Critic Regularized Regression
Ziyu Wang
and
Alexander Novikov
and
Konrad Zolna
and
Jost Tobias Springenberg
and
Scott Reed
and
Bobak Shahriari
and
Noah Siegel
and
Josh Merel
and
Caglar Gulcehre
and
Nicolas Heess
and
Nando de Freitas
arXiv e-Print archive - 2020 via Local arXiv
Keywords:
cs.LG, cs.AI, stat.ML
First published: 2024/12/22 (just now) Abstract: Offline reinforcement learning (RL), also known as batch RL, offers the
prospect of policy optimization from large pre-recorded datasets without online
environment interaction.
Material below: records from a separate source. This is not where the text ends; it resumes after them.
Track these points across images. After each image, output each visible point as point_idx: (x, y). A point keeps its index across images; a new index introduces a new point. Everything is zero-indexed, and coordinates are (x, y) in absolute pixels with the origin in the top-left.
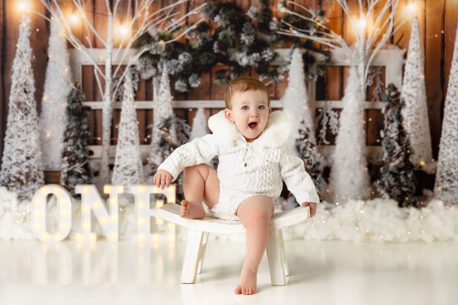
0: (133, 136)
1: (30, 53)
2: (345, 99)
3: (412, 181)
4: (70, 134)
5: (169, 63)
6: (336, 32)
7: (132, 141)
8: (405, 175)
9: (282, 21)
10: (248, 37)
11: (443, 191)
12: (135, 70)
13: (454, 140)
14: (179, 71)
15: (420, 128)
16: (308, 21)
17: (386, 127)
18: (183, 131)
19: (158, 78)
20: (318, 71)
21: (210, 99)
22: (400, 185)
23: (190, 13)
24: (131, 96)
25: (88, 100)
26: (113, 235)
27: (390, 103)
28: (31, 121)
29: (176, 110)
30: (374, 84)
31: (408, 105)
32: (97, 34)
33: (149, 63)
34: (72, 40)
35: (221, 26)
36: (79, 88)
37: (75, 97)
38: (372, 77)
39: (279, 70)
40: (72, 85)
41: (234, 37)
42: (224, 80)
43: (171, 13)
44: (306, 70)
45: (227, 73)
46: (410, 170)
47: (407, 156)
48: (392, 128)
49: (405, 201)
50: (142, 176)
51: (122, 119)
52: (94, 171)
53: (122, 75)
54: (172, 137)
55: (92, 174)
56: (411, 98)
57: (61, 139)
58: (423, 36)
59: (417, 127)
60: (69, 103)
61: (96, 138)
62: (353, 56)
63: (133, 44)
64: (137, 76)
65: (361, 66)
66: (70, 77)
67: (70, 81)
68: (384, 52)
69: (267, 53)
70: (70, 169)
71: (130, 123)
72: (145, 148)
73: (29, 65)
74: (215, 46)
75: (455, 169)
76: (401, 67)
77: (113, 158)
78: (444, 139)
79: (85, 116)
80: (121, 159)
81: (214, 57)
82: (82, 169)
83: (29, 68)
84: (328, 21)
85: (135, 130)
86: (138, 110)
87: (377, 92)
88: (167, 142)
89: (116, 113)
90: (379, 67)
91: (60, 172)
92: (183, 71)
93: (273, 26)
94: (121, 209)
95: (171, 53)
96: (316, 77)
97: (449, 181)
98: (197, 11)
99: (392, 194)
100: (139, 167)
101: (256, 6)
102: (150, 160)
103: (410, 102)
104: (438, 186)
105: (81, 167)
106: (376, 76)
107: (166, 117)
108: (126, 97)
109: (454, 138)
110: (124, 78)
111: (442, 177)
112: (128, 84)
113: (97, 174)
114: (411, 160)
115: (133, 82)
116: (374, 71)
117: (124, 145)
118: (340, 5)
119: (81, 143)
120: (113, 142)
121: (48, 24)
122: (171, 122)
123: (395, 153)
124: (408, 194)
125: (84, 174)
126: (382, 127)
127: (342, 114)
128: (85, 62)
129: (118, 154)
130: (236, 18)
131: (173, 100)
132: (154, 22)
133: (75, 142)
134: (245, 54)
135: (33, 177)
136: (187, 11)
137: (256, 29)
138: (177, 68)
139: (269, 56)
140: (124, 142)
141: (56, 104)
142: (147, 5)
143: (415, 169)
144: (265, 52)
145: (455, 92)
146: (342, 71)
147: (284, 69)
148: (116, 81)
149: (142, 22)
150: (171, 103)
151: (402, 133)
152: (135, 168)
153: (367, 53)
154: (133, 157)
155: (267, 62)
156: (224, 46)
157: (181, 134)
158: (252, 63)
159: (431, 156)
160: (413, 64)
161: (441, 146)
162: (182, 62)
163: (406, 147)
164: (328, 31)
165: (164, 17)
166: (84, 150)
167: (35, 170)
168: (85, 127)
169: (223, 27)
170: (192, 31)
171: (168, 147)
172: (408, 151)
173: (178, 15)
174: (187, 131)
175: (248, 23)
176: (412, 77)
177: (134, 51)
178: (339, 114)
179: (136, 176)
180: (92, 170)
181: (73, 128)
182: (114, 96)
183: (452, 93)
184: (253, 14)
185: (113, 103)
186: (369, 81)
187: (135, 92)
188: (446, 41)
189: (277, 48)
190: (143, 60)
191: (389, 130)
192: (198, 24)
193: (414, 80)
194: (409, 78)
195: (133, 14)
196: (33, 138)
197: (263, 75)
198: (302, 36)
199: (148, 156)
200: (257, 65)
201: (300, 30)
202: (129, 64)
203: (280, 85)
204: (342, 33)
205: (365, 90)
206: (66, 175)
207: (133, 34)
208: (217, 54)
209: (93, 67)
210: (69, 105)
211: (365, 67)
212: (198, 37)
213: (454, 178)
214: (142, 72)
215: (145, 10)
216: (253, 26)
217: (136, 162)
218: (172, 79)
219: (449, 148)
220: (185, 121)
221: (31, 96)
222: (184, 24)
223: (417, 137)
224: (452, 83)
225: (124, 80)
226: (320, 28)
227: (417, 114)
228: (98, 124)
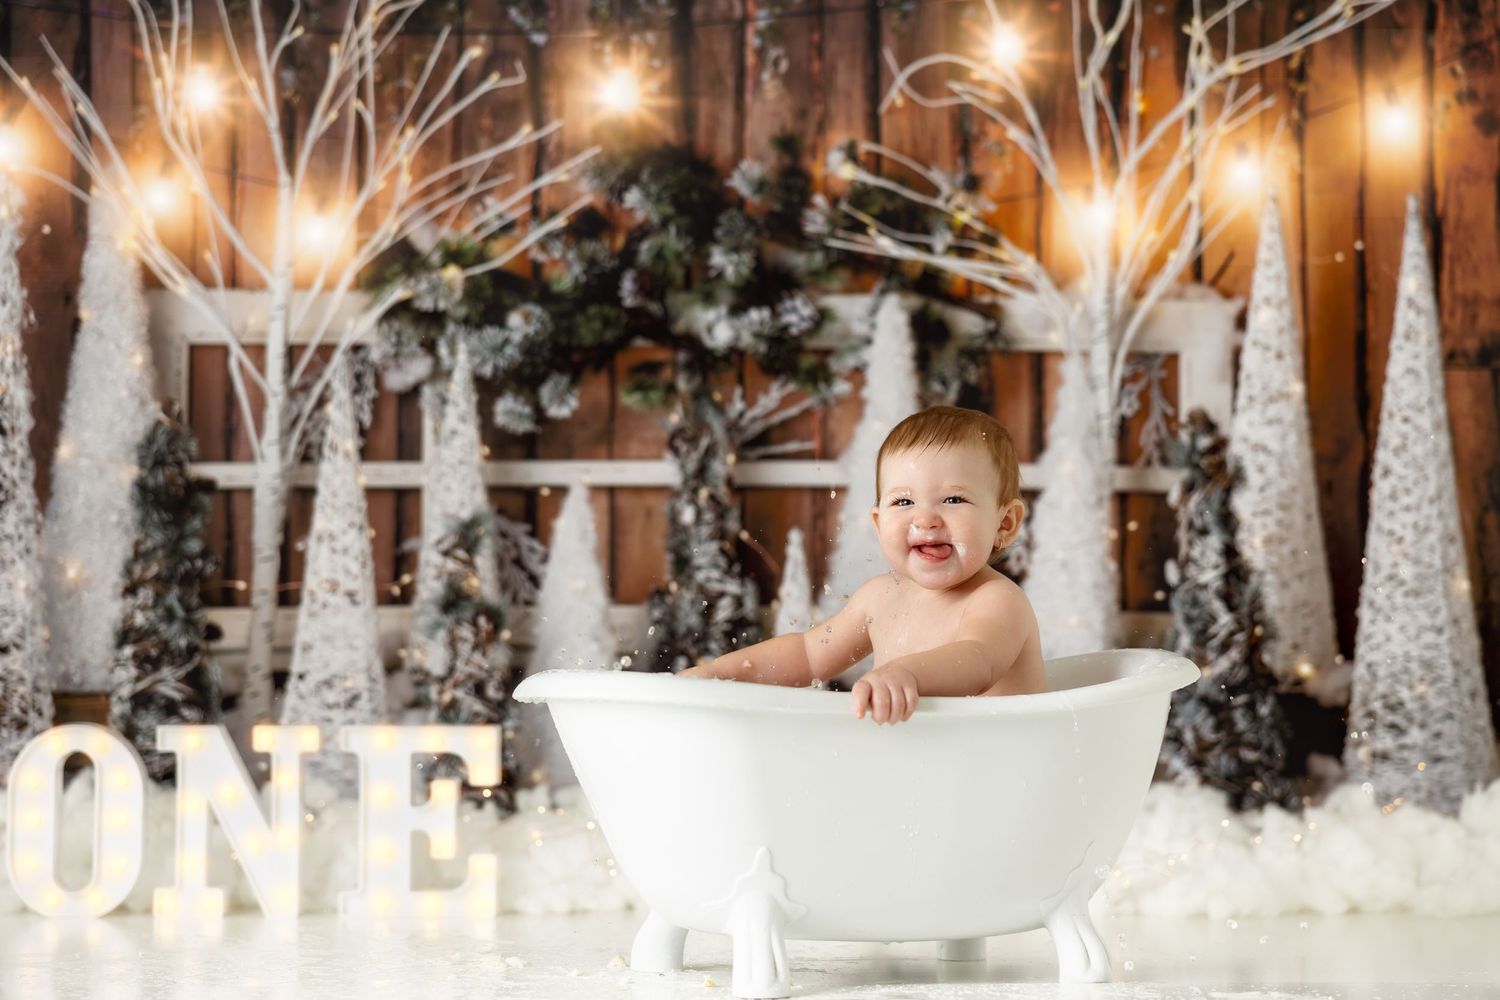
0: (356, 577)
1: (19, 304)
2: (1048, 457)
3: (1273, 727)
4: (144, 570)
5: (474, 340)
6: (1016, 241)
7: (351, 595)
8: (1251, 707)
9: (844, 206)
10: (735, 257)
11: (1374, 762)
12: (364, 361)
13: (1407, 594)
14: (509, 364)
15: (1294, 553)
16: (927, 209)
17: (1183, 549)
18: (518, 562)
19: (440, 387)
20: (962, 369)
21: (611, 456)
22: (1234, 742)
23: (545, 180)
24: (350, 444)
25: (205, 457)
26: (280, 896)
27: (1197, 474)
28: (17, 527)
29: (497, 493)
30: (1144, 412)
31: (1254, 478)
32: (240, 245)
33: (410, 339)
34: (157, 263)
35: (647, 221)
36: (179, 417)
37: (164, 448)
38: (1136, 388)
39: (835, 365)
40: (154, 410)
41: (687, 257)
42: (656, 396)
43: (484, 179)
44: (923, 362)
45: (666, 374)
46: (1265, 693)
47: (1254, 647)
48: (1203, 554)
49: (1252, 796)
50: (382, 708)
51: (320, 522)
52: (220, 691)
53: (319, 376)
54: (482, 580)
55: (215, 703)
56: (1262, 458)
57: (115, 585)
58: (1296, 257)
59: (1286, 549)
60: (142, 465)
61: (229, 583)
62: (1074, 319)
63: (358, 276)
64: (369, 381)
65: (1101, 351)
66: (148, 381)
67: (148, 396)
68: (1173, 308)
69: (794, 310)
70: (141, 686)
71: (344, 532)
72: (391, 616)
73: (13, 343)
74: (627, 285)
75: (1411, 687)
76: (1228, 358)
77: (284, 650)
78: (1374, 589)
79: (195, 510)
80: (314, 654)
81: (624, 319)
82: (181, 686)
83: (14, 353)
84: (991, 208)
85: (360, 559)
86: (371, 493)
87: (1154, 437)
88: (467, 597)
89: (300, 502)
90: (1155, 356)
91: (108, 695)
92: (522, 365)
93: (815, 222)
94: (310, 817)
95: (481, 307)
96: (955, 388)
97: (1393, 727)
98: (568, 171)
99: (1208, 771)
100: (373, 680)
101: (759, 158)
102: (411, 656)
103: (1261, 470)
104: (1359, 744)
105: (179, 681)
106: (1148, 387)
107: (466, 514)
108: (334, 449)
109: (1403, 589)
110: (328, 386)
111: (1370, 714)
112: (340, 405)
113: (230, 702)
114: (1266, 658)
115: (358, 399)
116: (1141, 369)
117: (325, 606)
118: (1028, 158)
119: (181, 600)
120: (288, 597)
121: (80, 211)
122: (482, 530)
123: (1215, 636)
124: (1259, 771)
125: (189, 702)
126: (1170, 550)
127: (1040, 507)
128: (201, 334)
129: (302, 637)
130: (695, 196)
131: (488, 458)
132: (430, 207)
133: (159, 597)
134: (723, 310)
135: (17, 711)
136: (537, 172)
137: (758, 233)
138: (503, 357)
139: (803, 319)
140: (322, 595)
141: (102, 471)
142: (408, 152)
143: (1283, 688)
144: (788, 304)
145: (1405, 437)
146: (1039, 365)
147: (850, 362)
148: (301, 396)
149: (388, 206)
150: (482, 471)
151: (1236, 571)
152: (359, 682)
153: (1118, 309)
154: (352, 647)
155: (796, 338)
156: (654, 285)
157: (513, 572)
158: (747, 340)
159: (1332, 646)
160: (1267, 348)
161: (1364, 613)
162: (517, 337)
163: (1251, 615)
164: (991, 241)
165: (460, 189)
166: (189, 623)
167: (22, 689)
168: (194, 546)
169: (652, 226)
170: (553, 236)
171: (468, 614)
172: (1258, 631)
173: (506, 184)
174: (533, 563)
175: (733, 212)
176: (1265, 388)
177: (362, 298)
178: (1031, 508)
179: (361, 710)
180: (215, 690)
181: (155, 549)
182: (293, 446)
183: (1395, 441)
184: (750, 182)
185: (290, 468)
186: (1125, 402)
187: (362, 432)
188: (1370, 274)
189: (827, 292)
190: (390, 327)
191: (1195, 561)
192: (572, 215)
193: (1272, 400)
194: (1256, 391)
195: (360, 181)
196: (22, 584)
197: (783, 378)
198: (908, 254)
199: (403, 642)
200: (762, 348)
201: (901, 235)
202: (345, 342)
203: (838, 412)
204: (1037, 246)
205: (1115, 431)
206: (127, 707)
207: (360, 244)
208: (633, 312)
209: (224, 350)
210: (145, 473)
211: (1114, 356)
212: (571, 255)
213: (1410, 720)
214: (385, 368)
215: (397, 170)
216: (750, 221)
217: (362, 664)
218: (487, 390)
219: (1388, 619)
220: (525, 527)
221: (19, 444)
222: (525, 215)
223: (1284, 585)
224: (1395, 410)
225: (328, 393)
226: (964, 231)
227: (1284, 507)
228: (239, 538)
It addresses challenges with regard to the cost of
data collection and safety, both of which are particularly pertinent to
real-world applications of RL. Unfortunately, most off-policy algorithms
perform poorly when learning from a fixed dataset. In this paper, we propose a
novel offline RL algorithm to learn policies from data using a form of
critic-regularized regression (CRR). We find that CRR performs surprisingly
well and scales to tasks with high-dimensional state and action spaces --
outperforming several state-of-the-art offline RL algorithms by a significant
margin on a wide range of benchmark tasks.